It is indeed rare, extremely rare, when a piece of music strikes me in such a way as to stop me in my tracks and absolutely demand my undivided attention until its completion. Such a work is Steve Reich’s Different Trains, originally composed for the Kronos Quartet in 1988, here presented in its orchestrated version from 2000. Scored for string orchestra with an accompanying pre-recorded tape, this is a work that through its very sounds evokes a time gone by, and conjures both memories (for those alive then) and vivid images (for those who were not) of an era in which the locomotive was the dominant mode of transport, for both good and evil.

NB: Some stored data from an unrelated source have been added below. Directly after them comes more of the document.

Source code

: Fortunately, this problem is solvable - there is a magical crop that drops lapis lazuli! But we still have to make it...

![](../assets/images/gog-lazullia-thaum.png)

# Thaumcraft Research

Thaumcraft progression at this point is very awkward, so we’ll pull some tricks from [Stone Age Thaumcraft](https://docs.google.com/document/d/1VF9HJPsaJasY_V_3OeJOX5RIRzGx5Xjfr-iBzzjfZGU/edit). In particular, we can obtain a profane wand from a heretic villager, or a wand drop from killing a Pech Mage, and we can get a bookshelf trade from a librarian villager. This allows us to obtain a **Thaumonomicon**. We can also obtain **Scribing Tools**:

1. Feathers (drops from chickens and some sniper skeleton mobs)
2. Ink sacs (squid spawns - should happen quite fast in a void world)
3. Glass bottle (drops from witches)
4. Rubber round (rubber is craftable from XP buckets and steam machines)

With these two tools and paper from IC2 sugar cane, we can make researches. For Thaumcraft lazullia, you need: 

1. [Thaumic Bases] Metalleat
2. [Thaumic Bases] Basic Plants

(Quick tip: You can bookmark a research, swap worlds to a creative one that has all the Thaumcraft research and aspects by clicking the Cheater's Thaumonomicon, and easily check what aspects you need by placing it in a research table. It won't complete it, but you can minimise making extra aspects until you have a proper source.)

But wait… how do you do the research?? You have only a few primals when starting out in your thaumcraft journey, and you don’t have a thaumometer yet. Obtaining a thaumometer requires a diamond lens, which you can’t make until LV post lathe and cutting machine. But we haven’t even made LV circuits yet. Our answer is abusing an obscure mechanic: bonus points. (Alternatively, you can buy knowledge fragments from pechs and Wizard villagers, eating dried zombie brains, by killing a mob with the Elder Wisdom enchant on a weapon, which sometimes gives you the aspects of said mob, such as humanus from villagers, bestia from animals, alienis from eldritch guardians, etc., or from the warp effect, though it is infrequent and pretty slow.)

Reich is one of the big three so-called ‘minimalist’ American composers. He quickly makes you forget that he is using a ‘technique’ per se, and conjures a sound-world that is both musically stimulating and, through the masterful use of snippets of recorded voices, a realm that is incredibly visual. That Reich composed his music around the pitches of the natural rise and fall of the speakers’ inflections could, in the wrong hands be trite. Here it is a stroke of absolute genius. Divided into three sections, there are three periods and places portrayed: America before WWII, Europe during the war, and America again just after the Allied victory. From the first intonation of “From Chicago to New York,” the listener is catapulted back in time to the black and white newsreel world of our parents and grandparents.

Although I would never wish for music composed in the United States to remain the sole province of American orchestras, I cannot help but sense some crazy lack of equilibrium as fine recording after fine recording of American music continues to appear from foreign orchestras. In this case, the Orchestre National de Lyon is on deck, albeit led by an American conductor, and they perform this music to near perfection. They are rhythmically taut, flawless in intonation and they capture the spirit of this music by playing it as if it were second nature, and not the work of a composer famous for a specific set of techniques.

Two other fairly major works round out the program, though I must confess that despite their high quality, they do not impress nearly as profoundly as different trains. The Triple Quartet for string orchestra is a rather hypnotic piece. Far more interesting is The Four Sections - a work that begins softly and gently, dominated by the string section with occasional incursions from the winds. In the second movement it takes on a great deal more rhythmic vitality with the addition of two pianos and a large complement of percussion. It returns to a more sedate ending in the third movement.

David Robertson, music director designate of the St. Louis Symphony Orchestra and until recently music director of the Lyon group leads spellbinding performances. If you are interested in a painless introduction to some more modernist music, then this is a place to start. Regardless of your tastes, Different Trains, like John Adams’ Harmonielehre and Philip Glass’s Music in Twelve Parts is a must-have for any serious music lover.

A complete winner, this. Highly recommended.